- Stored items
Start of Block

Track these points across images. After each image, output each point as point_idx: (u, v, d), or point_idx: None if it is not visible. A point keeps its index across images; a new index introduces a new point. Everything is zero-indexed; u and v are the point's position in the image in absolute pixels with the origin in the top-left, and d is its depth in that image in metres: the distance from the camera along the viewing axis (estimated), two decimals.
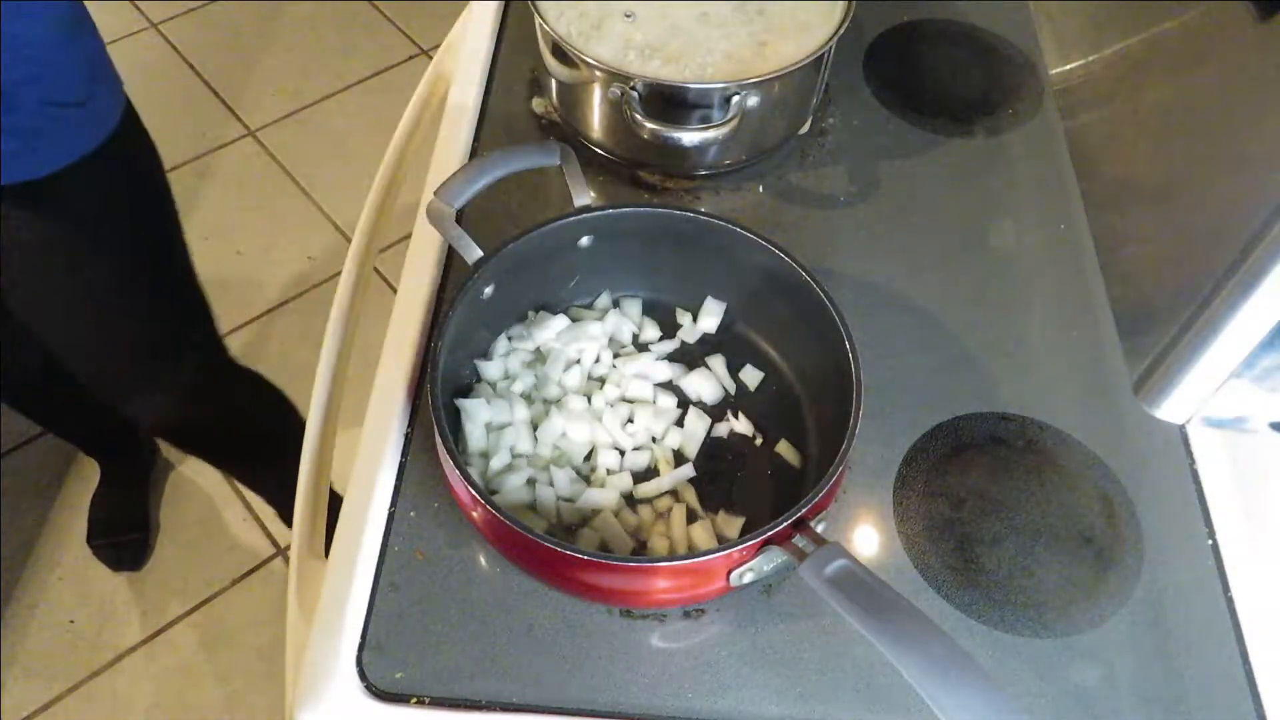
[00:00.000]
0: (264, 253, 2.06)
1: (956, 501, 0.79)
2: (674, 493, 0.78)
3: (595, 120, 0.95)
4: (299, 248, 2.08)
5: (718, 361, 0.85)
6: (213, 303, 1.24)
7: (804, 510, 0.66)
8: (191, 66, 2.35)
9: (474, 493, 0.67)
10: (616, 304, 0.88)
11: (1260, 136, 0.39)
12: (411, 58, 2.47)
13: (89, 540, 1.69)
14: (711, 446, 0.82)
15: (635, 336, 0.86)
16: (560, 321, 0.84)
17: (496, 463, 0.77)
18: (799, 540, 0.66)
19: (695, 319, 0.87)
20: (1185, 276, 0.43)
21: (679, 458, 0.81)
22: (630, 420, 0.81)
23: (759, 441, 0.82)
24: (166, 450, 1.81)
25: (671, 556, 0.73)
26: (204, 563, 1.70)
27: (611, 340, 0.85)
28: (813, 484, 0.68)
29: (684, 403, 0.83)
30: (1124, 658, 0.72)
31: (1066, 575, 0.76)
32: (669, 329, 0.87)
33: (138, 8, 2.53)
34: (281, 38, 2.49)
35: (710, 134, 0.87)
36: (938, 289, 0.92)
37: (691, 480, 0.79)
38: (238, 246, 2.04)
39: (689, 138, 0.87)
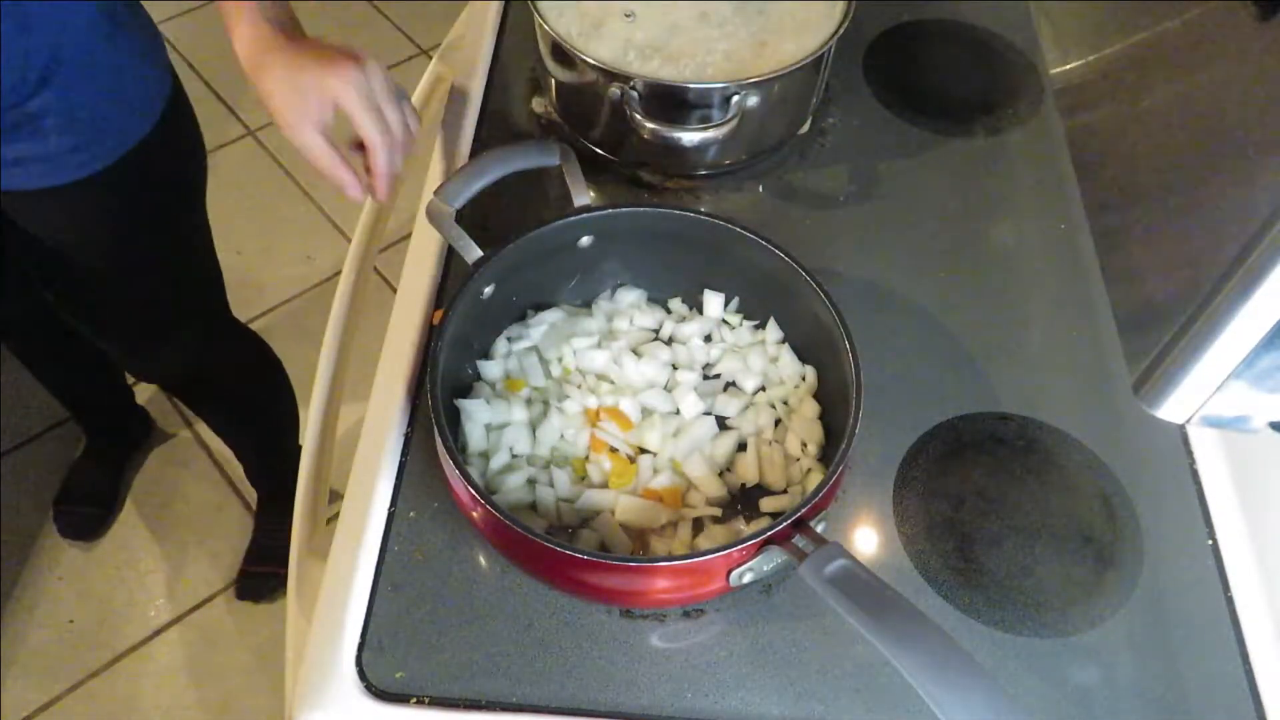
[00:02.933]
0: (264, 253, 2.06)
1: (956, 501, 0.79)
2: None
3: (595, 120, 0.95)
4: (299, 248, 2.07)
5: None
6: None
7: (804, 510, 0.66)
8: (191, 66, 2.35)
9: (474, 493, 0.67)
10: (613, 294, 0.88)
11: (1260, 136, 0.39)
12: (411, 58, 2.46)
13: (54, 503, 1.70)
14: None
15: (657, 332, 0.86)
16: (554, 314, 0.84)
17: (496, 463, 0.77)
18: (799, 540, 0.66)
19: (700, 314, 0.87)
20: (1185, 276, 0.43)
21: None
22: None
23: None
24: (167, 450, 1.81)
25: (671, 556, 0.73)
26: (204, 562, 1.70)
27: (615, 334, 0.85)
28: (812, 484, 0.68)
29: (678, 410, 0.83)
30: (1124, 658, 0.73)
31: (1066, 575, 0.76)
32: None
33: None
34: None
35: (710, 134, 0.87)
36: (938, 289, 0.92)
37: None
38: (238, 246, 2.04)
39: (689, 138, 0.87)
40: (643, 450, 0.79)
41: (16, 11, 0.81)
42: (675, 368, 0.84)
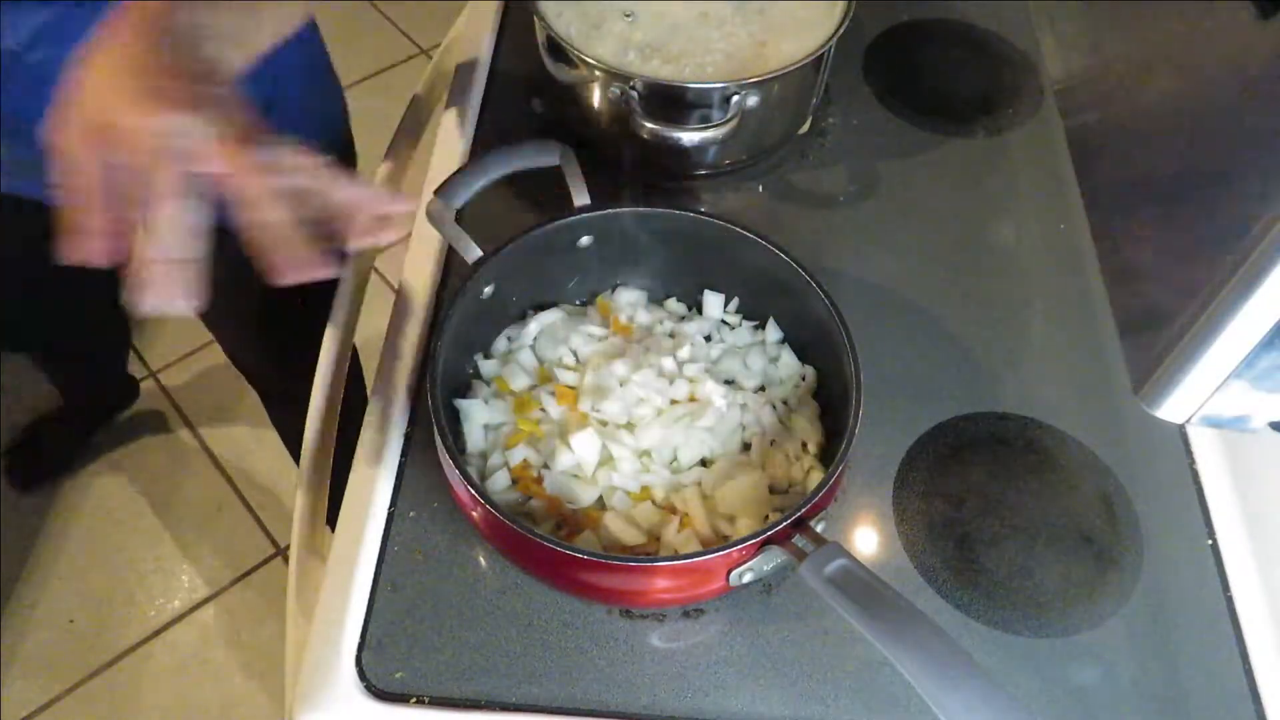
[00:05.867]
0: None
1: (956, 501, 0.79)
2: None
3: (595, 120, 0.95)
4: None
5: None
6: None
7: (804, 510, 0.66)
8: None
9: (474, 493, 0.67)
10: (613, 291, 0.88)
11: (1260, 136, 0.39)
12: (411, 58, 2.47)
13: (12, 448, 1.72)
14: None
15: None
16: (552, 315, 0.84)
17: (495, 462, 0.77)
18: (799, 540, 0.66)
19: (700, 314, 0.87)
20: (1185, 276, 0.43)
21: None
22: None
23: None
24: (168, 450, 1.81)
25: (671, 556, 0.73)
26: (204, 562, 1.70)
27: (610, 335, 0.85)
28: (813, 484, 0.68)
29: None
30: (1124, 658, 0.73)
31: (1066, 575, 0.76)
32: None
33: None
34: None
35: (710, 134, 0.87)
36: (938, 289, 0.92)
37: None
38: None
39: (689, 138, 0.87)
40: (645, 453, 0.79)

End of Block
Start of Block

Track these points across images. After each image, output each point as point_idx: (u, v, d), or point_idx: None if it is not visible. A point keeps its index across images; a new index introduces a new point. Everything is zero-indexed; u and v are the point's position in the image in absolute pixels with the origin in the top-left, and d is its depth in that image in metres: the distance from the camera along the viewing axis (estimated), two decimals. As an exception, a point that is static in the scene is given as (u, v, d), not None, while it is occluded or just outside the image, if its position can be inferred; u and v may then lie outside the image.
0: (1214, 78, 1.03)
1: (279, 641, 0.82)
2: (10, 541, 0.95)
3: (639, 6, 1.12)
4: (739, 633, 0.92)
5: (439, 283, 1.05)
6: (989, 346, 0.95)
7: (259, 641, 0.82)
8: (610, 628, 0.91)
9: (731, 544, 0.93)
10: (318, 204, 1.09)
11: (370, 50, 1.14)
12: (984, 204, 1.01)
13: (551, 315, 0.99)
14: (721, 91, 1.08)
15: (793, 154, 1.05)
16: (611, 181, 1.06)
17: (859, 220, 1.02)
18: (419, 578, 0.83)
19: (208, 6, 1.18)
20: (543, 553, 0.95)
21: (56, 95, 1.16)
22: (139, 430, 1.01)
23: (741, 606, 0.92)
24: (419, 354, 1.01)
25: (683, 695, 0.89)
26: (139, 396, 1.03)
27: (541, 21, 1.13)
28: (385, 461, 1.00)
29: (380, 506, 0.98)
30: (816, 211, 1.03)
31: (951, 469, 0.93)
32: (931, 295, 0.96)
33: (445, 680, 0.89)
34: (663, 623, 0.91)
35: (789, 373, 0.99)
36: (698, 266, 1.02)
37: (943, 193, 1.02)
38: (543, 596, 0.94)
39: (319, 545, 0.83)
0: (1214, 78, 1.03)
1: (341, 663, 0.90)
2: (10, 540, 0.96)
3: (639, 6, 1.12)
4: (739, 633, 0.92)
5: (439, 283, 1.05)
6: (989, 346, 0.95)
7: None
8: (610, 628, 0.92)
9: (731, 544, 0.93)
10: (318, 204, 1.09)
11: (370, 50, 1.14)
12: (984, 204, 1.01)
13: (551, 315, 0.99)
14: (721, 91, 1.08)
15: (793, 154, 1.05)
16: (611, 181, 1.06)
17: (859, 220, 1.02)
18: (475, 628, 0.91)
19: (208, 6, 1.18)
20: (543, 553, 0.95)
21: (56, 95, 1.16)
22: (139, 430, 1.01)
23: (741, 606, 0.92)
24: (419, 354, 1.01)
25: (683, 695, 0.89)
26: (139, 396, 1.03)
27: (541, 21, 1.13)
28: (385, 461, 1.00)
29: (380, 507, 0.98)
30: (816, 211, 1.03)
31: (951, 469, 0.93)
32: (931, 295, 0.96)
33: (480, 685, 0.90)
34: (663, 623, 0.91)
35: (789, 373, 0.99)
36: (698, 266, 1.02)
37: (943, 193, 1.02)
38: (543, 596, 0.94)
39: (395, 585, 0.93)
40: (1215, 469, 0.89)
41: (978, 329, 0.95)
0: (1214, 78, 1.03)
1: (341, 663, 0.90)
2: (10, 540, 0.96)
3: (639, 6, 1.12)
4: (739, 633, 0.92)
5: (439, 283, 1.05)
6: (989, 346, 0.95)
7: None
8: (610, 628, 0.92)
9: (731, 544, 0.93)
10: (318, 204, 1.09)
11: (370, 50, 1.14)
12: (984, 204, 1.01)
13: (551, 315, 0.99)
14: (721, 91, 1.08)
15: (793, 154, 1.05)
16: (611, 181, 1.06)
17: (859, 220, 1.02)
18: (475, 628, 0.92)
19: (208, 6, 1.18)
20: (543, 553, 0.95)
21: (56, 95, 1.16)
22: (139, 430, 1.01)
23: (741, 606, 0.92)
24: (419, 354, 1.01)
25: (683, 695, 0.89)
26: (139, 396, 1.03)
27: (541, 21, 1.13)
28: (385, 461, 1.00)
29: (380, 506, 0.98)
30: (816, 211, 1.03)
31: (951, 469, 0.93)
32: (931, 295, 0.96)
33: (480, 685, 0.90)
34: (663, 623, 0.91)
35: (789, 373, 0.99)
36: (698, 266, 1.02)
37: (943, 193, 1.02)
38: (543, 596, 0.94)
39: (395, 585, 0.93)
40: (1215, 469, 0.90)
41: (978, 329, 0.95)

End of Block

- Task directions
Will you return exactly the lines above from the one with "13: (89, 540, 1.69)" down to the one with "34: (281, 38, 2.49)", counting both as part of the range?

- Result for this exercise
13: (89, 540, 1.69)
14: (711, 446, 0.82)
15: (635, 336, 0.86)
16: (560, 321, 0.84)
17: (496, 463, 0.77)
18: (799, 540, 0.66)
19: (695, 319, 0.87)
20: (1185, 276, 0.43)
21: (679, 458, 0.81)
22: (630, 420, 0.81)
23: (759, 441, 0.82)
24: (166, 450, 1.81)
25: (671, 556, 0.73)
26: (204, 563, 1.70)
27: (611, 340, 0.85)
28: (813, 484, 0.68)
29: (684, 403, 0.83)
30: (1124, 658, 0.72)
31: (1066, 575, 0.76)
32: (669, 329, 0.87)
33: (138, 8, 2.53)
34: (281, 38, 2.49)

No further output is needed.